In case you need a refresher, backstopping is the illegal practice of refraining from marking one’s ball on the green in an attempt to provide a “backstop” for another player (inadvertently or not). According to Rule 15.3a, “If two or more players agree to leave a ball in place to help any player, and that player then makes a stroke with the helping ball left in place, each player who made the agreement gets the general penalty (two penalty strokes).”
During the second round of The American Express, Russell Knox hit a fantastic bunker shot from the diabolically deep (19-feet!) pit on the Stadium course’s par-5 16th hole.
Everything was all well and good, until a close listen to the clip reveals Knox’s playing partner, Kevin Na, yell “Hit my ball!” as Knox’s ball rolls past.

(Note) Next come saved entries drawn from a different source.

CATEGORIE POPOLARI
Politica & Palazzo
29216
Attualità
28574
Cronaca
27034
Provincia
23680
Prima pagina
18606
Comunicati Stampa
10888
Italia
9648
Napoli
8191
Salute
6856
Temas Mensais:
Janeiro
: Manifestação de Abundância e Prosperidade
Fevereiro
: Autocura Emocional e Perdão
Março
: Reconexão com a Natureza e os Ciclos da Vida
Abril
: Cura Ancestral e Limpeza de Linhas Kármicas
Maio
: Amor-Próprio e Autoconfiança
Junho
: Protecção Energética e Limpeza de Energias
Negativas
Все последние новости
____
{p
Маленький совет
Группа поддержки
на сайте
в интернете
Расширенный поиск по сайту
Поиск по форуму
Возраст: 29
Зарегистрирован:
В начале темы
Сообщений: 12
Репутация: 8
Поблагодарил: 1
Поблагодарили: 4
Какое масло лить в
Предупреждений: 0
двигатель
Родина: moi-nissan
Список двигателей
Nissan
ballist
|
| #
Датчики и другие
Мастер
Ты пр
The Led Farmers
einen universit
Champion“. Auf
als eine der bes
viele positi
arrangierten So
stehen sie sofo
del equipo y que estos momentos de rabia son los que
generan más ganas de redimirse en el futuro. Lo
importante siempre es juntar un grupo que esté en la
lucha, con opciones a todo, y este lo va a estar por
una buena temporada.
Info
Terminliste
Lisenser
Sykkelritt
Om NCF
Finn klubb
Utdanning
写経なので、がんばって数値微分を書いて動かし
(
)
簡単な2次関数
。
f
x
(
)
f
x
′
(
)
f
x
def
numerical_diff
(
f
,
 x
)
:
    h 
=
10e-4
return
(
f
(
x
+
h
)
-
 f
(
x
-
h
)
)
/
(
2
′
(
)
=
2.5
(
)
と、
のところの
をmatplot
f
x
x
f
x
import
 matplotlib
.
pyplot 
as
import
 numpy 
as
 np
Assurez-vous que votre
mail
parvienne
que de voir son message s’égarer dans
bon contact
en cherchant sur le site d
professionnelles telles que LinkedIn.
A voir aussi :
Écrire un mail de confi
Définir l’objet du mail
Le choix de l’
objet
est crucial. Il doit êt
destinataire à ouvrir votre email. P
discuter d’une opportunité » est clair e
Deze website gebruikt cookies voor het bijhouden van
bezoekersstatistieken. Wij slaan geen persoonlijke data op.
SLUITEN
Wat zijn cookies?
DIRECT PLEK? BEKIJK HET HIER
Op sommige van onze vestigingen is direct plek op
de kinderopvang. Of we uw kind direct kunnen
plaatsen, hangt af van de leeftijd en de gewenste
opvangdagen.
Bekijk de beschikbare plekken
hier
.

Though Knox’s ball did not hit Na’s, the situation reignited discussion of an issue that had gone relatively quiet in recent months after exploding in June of 2018, when Jimmy Walker revealed on Twitter that “If you like the guy you might leave [the ball unmarked] to help on a shot.”
It was a situation reminiscent of the LPGA’s Ariya Jutanugarn and Amy Olson fist-bumping after Jutanugarn opted not to mark her ball on the green and Olson’s chip collided with Jutanugarn’s ball. Under the Rules of Golf, Jutanugarn is allowed to replace her ball in its original position and Olson’s ball is played as it lies — closer to the hole than it would have been, thanks to the collision. Neither player was penalized by the LPGA then, and the potential for penalty wasn’t even broached with Knox and Na, though Twitter observers were not happy.
Regardless of player intent in potential backstopping situations, it appears that the only way to appease the masses is to simply mark your ball. Every. Single. Time.